RED alert - Summer 2021 – 4 von 6 Insights

Rent arrears: Hope for landlords mourning more moratorium?

Bank of New York Mellon (International) Ltd v Cine-UK Ltd and others [2021] EWHC 1013 (QB)


The High Court has upheld three joined claims for unpaid commercial rent. In each case, various defences were put forward based on the consequences of the COVID-19 pandemic.

The key defences included that the rent should have been suspended, that insurance applied for the tenant's benefit, that terms could be implied into the leases to negate liability and that the leases had been "temporarily frustrated". All of the defences failed and the tenants were ordered to pay up. Good news for landlords, but it remains to be seen whether the Government's planned arbitration scheme for commercial rents will alter the balance of power once again.

The facts


Debt claims were brought by landlords against three commercial tenants that had failed to pay their rent during the course of the pandemic. The tenants were all well known brands, being Cine-UK, Mecca Bingo and Sports Direct.


Each of the tenants had been impeded in its ability to trade since March 2020 as a result of the various lockdown restrictions imposed by the Government. Nevertheless, the parties had failed agree concessions to the rent and the landlord had lost patience. Once the matter reached Court, the landlords sought summary judgment of the issues on the basis that there was no credible defence to non-payment.


In view of the means of the tenants, and the substantial leasehold property portfolios they hold, it is perhaps unsurprising that several defences were raised to the claims. These covered off many defences that had been mooted by property lawyers following the onset of the pandemic.


The arguments


  • Rent cesser / insuranceThe tenants argued that the rents in their leases should have been suspended, since the pandemic had caused "damage" within the meaning of the rent suspension clauses. This in turn would trigger the landlord's insurance. However, the Court found that the terms of the rent cesser provisions were largely standard provisions that had never before been given the meaning ascribed to them by the tenants. "Damage" in this context meant physical damage to the actual premises. The purpose of the insurance policies was to protect the landlords' interests, not those of their tenants. Even where the landlords had been able to recover for loss of rent following non-payment by the tenants, the tenants should not obtain the benefit of this since the rent had not been suspended.
  • Implied termsThe tenants argued that the leases should be construed to contain implied terms to suspend the rent in truly exceptional circumstances, such as those caused by the pandemic.  However, the Court held that, although exceptional, the pandemic was foreseeable. There have been pandemics previously and doubtless they will occur again. Indeed, the landlord's insurance provisions had provided for such an event, so the draftsman could equally have provided relief for the tenant's benefit. Furthermore, it was not clear what the implied term should be, as many forms of rent concession are possible and "pandemic clauses" take all sorts of different forms. As a result, the Court held that the leases had already allocated the risks associated with a pandemic and it was not necessary to imply any terms to achieve business efficacy.
  • FrustrationA contract is frustrated when it is rendered impossible to perform because of an unforeseen event that radically alters the relevant circumstances.  The tenants argued that the lockdown constituted such an event. The Court accepted the principle of this argument, but not the conclusion on these facts, since long periods of time remained unexpired on the leases and the tenants had been able to trade intermittently.  The concept of any "temporary frustration" of the leases was also rejected, there being no basis in law for this.
  • Compliance with the Code of PracticeThe Government's "Code of Practice for commercial property relationships during the COVID-19 pandemic" is a voluntary code setting out the Government's expectations where the pandemic has impacted a landlord and tenant relationship. It sets out various ways that parties can compromise rental liabilities although parties are not obliged to agree to them.

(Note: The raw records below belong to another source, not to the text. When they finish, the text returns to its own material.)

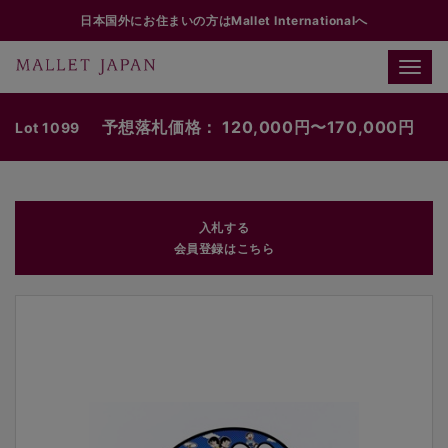
日本国外にお住まいの方はMallet Internationalへ
Toggle
naviga
予想落札価格： 120,000円〜170,000円
Lot 1099
入札する
会員登録はこちら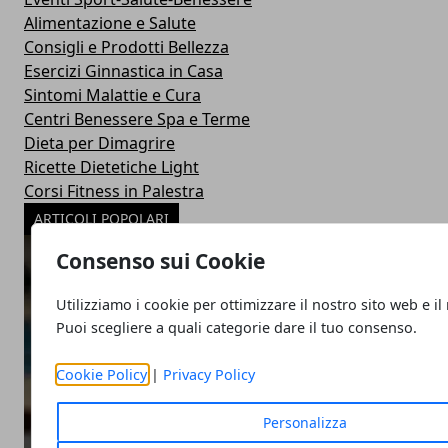
Alimentazione e Salute
Consigli e Prodotti Bellezza
Esercizi Ginnastica in Casa
Sintomi Malattie e Cura
Centri Benessere Spa e Terme
Dieta per Dimagrire
Ricette Dietetiche Light
Corsi Fitness in Palestra
ARTICOLI POPOLARI
Consenso sui Cookie
Utilizziamo i cookie per ottimizzare il nostro sito web e il
Puoi scegliere a quali categorie dare il tuo consenso.
Cookie Policy
|
Privacy Policy
Personalizza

    In this case, the defendants argued that the landlords had failed to comply with the Code, but the Court rejected this as a defence to liability. The Code is expressly stated to be voluntary. It also confirms that tenants that can pay rent should continue to do so.
  • Suitability for summary judgement - The tenants argued that these were not simple debt claims, since complex matters of law were raised by the circumstances created by the pandemic and the background to each of the three disputes was different. As such, the tenants argued that the claims must be considered following a full trial. However, the Court saw no prospect of the tenants' arguments succeeding at trial and no other compelling reason to proceed to a trial.

Our comments


It is notable that each of the tenants was a household name with significant means. They ran almost every conceivable argument to avoid liability but lost on all fronts, with the Court willing to dismiss the defences on a summary basis. 

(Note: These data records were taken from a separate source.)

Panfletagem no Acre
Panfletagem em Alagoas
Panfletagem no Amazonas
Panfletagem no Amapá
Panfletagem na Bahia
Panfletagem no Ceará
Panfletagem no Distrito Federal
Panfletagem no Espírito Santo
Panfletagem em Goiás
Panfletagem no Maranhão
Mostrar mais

Given that the forfeiture moratorium is to be extended until 25 March 2022, landlords sensing that their tenants can afford to pay will be no doubt be considering litigation. However, the Government still has the opportunity to alter the balance of power again with its proposed arbitration scheme for commercial rents. It is not yet known whether this will bring elements of the Code of Practice into force or whether the "ringfencing" of pandemic rents will provide concessions for tenants, so watch this space!